» PROBLEM DETAILS
Of the entries below, repeat exactly only those lines from the one containing "teapot: present [558,287,670,380]" through the last line, with pictures omitted.

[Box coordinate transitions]
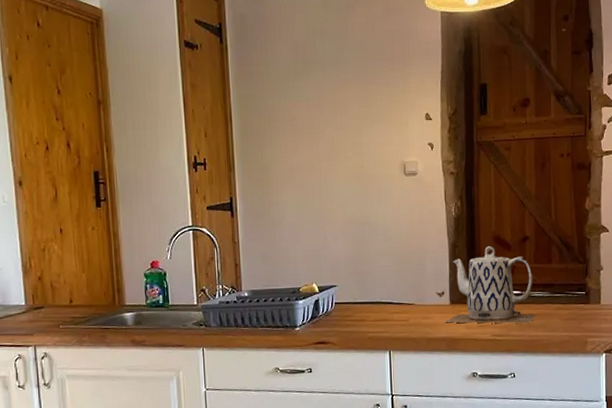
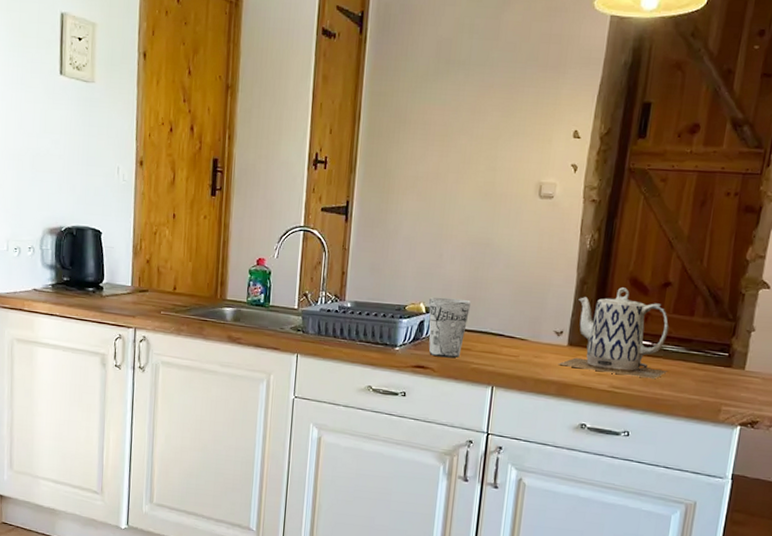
cup: none [320,275,359,331] -> present [428,297,472,358]

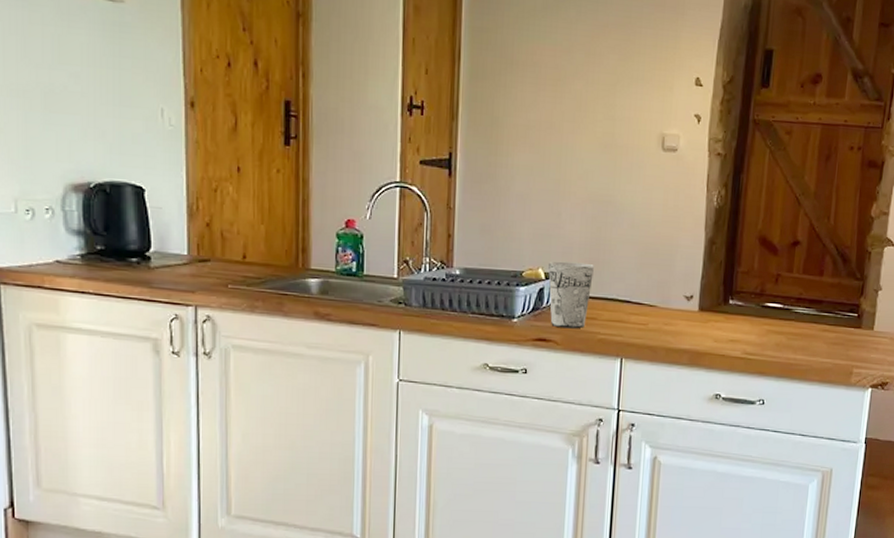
teapot: present [558,287,670,380] -> none [689,247,800,344]

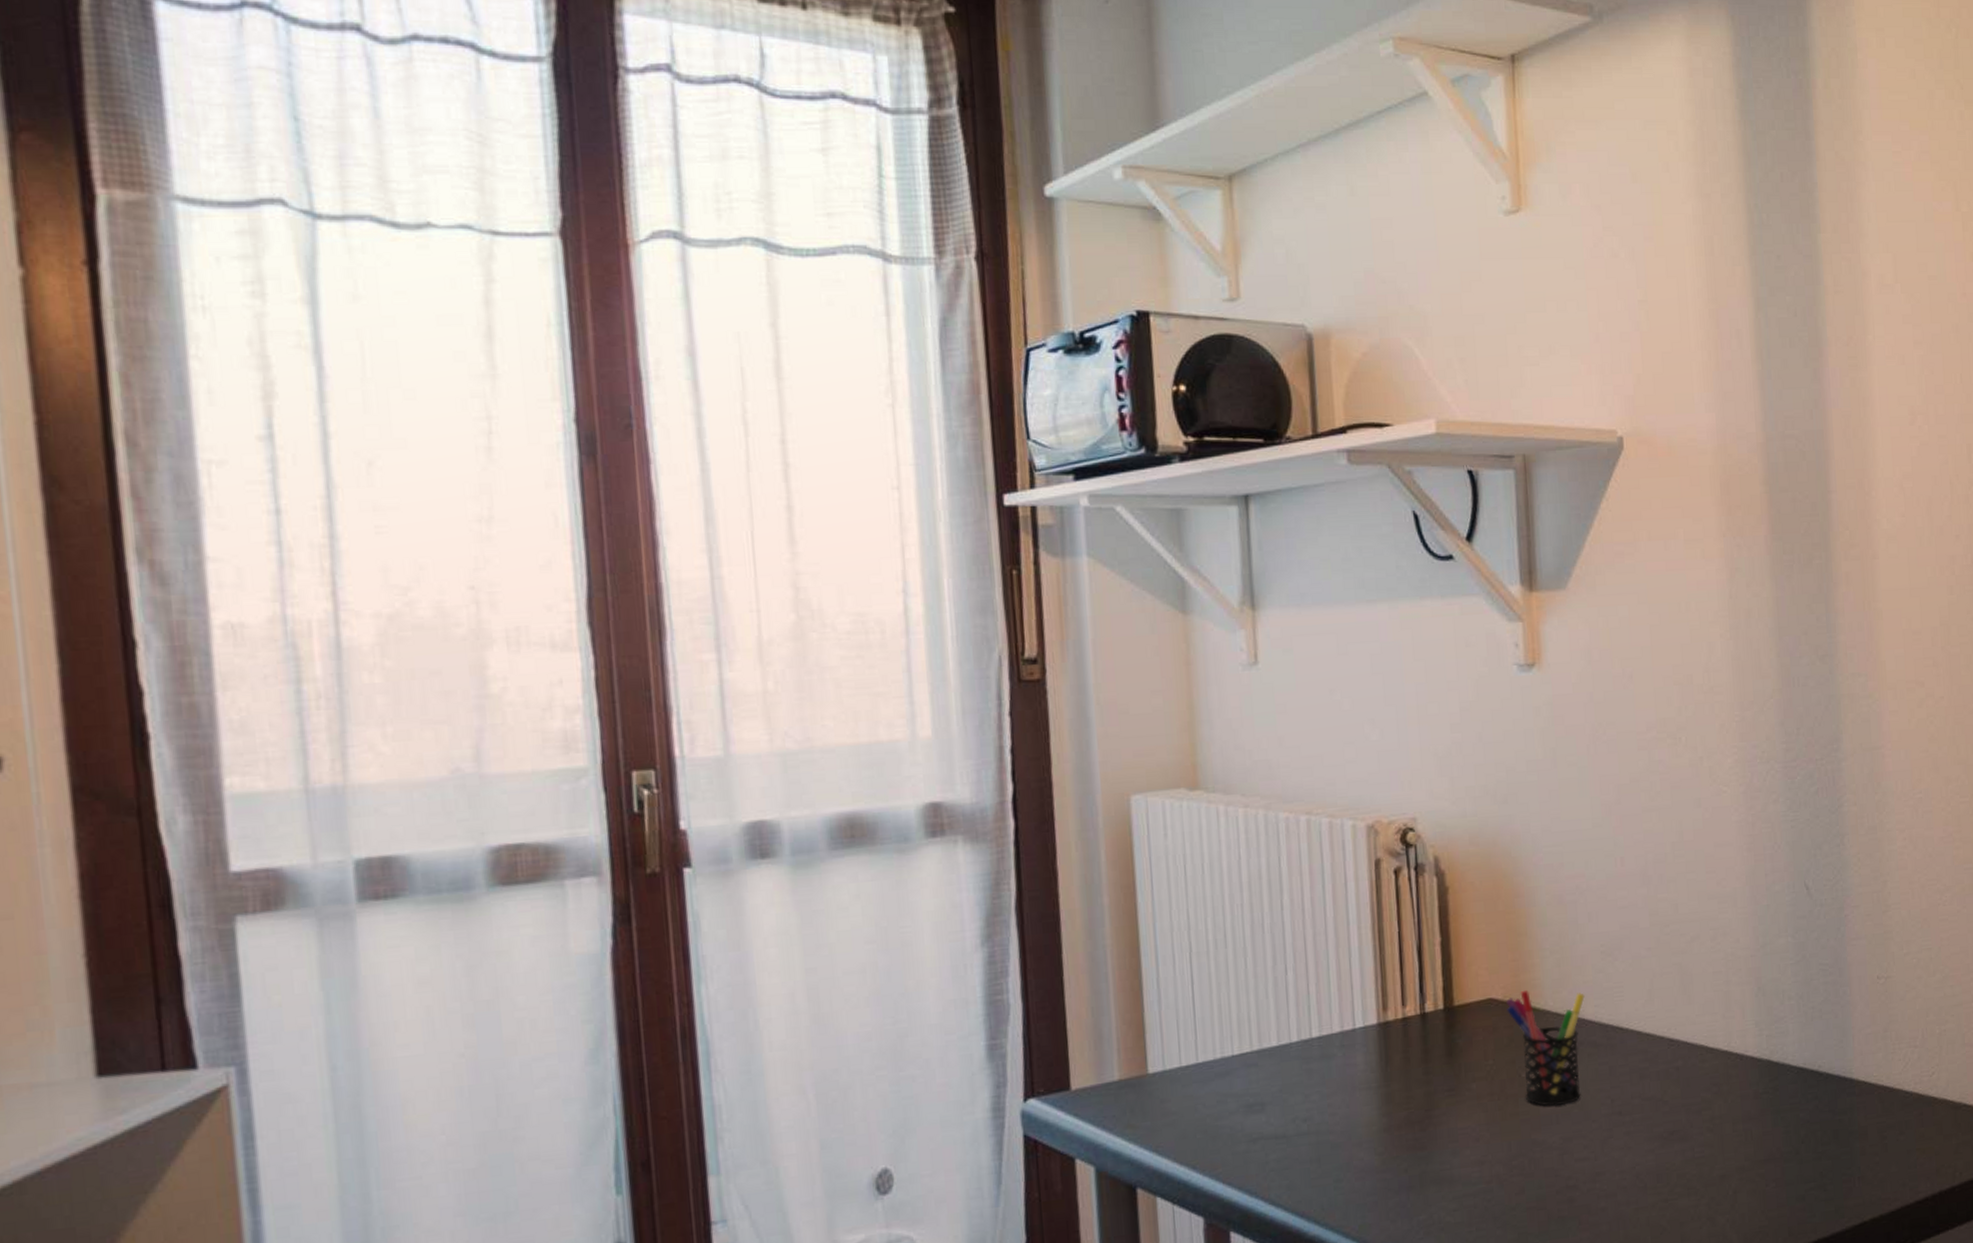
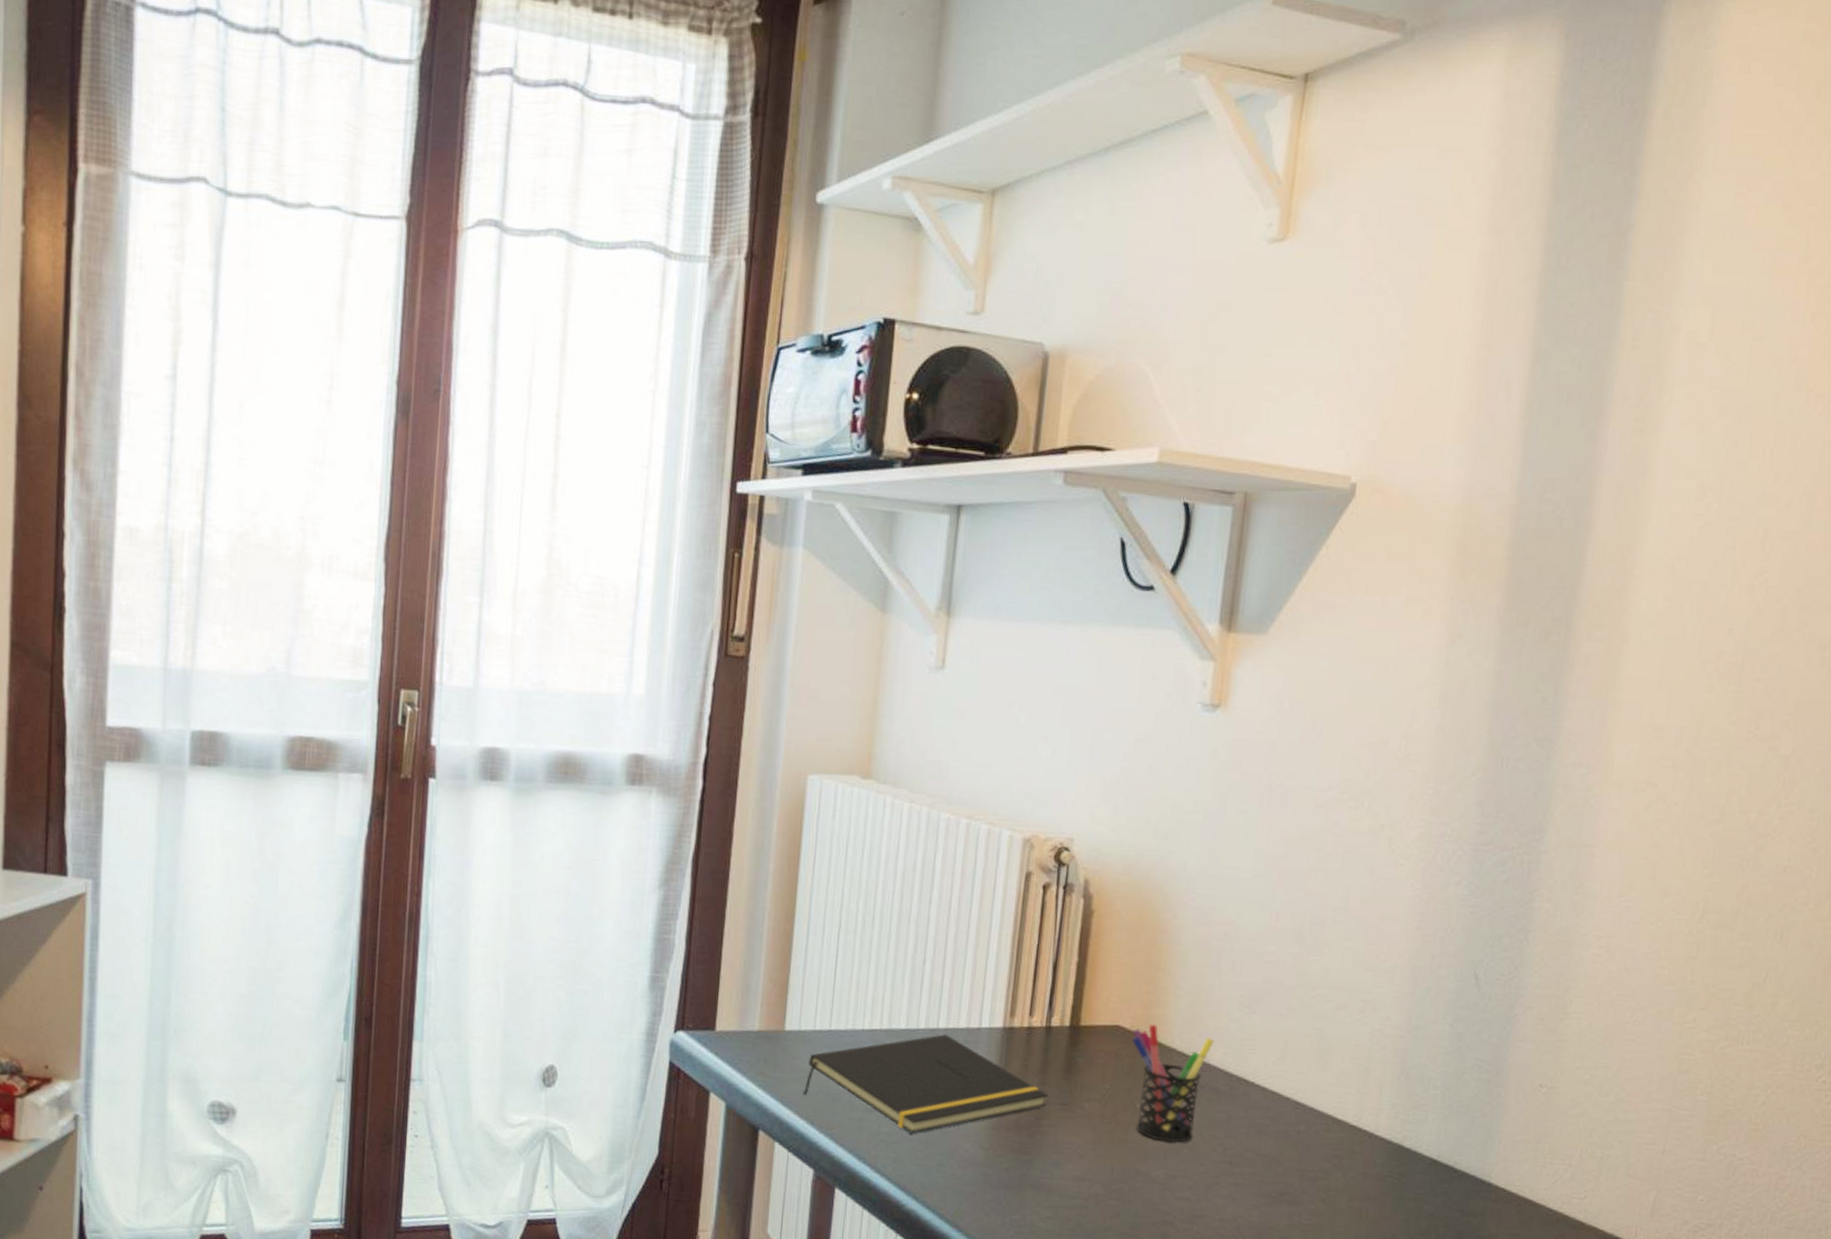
notepad: none [1178,1043,1435,1155] -> present [803,1034,1049,1134]

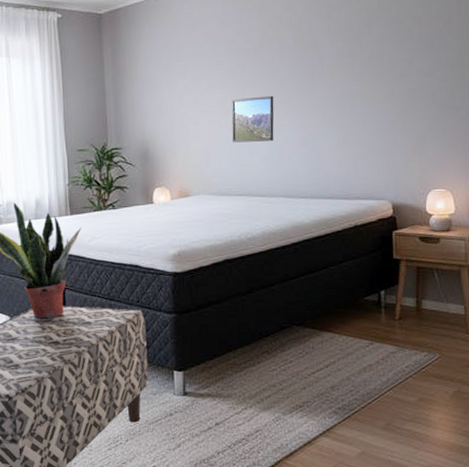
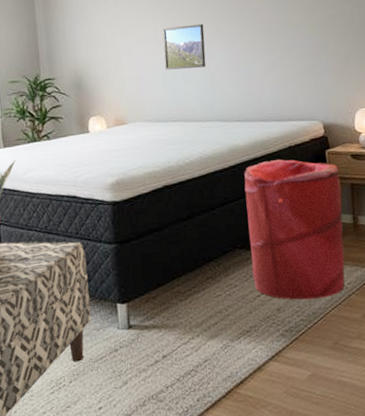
laundry hamper: none [306,239,406,380] -> present [244,159,345,300]

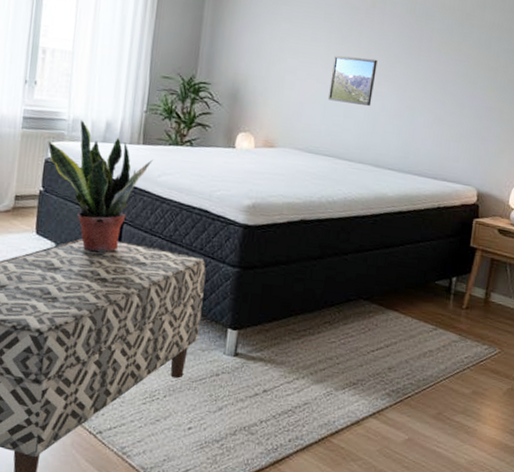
laundry hamper: present [244,159,345,300] -> none [371,216,483,367]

» EXERCISE ANSWER
teapot: present [558,287,670,380] -> none [689,247,800,344]

notepad: none [1178,1043,1435,1155] -> present [803,1034,1049,1134]

laundry hamper: none [306,239,406,380] -> present [244,159,345,300]

laundry hamper: present [244,159,345,300] -> none [371,216,483,367]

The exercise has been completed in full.